Blending that simple satisfaction into a financial outlook, yes, I am lucky that I am naturally disinclined to pursue material gain. I am fortunate to be a builder rather than a user. The builder mentality seems inclined to pursue longer-term, delayed gratification, seems to be more process-oriented and goal-motivated. It is natural and exciting for me to build wealth one month at a time, one quarterly earning at a time, and measure progress at regular intervals. Even though I enjoy this, it still requires a lot of hard work and discipline to stay the course.
So this brief respite to Oregon taught me – once again – that everyone needs to have a way to step away and recharge. A few days, a few hours, whatever it takes. As I reflect on the adventure, and relive all the heartwarming moments, I am also aware that there is something else that satisfies me deeply. This trip did not break my bank. Between meals for both of us, and a rental car for 3 days, I spent about $380.
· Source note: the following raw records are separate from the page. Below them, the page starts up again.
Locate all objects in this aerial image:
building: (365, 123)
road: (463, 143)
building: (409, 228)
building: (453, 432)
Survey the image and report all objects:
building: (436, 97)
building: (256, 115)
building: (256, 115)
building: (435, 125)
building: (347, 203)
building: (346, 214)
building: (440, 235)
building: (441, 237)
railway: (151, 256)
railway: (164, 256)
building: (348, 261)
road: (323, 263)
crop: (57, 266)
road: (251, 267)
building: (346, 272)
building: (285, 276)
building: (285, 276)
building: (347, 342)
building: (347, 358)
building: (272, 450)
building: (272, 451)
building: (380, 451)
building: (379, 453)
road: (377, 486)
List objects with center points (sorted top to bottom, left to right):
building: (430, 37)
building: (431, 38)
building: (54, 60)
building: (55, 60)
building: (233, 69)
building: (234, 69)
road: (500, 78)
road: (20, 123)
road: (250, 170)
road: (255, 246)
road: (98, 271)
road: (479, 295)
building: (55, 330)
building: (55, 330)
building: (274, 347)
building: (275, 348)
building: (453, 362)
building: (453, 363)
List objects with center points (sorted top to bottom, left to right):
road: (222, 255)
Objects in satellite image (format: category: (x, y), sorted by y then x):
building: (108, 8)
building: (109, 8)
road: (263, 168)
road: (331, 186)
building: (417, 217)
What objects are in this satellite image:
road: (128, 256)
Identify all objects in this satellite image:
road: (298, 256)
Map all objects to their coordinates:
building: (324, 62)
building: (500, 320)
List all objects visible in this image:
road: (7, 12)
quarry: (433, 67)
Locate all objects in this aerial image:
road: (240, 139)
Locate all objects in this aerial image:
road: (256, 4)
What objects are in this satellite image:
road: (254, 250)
Going forward, I resolve to begin scheduling more of these short breaks into my life. I realize now that I can’t just wait until I am completely overwhelmed and take a few vacation days from work. Then I end up just loafing around the house. I need to actually plan. I need to plan a real break, from everyday things. I need to get outside my regular world for a few days and be exposed to new things. And I have the tools in place to easily afford it.
What use is hard work and good fortune if one does not take the opportunity to enjoy it?
So tell me, where do you go when you need to recharge and refresh? What do you do? How do you plan for it?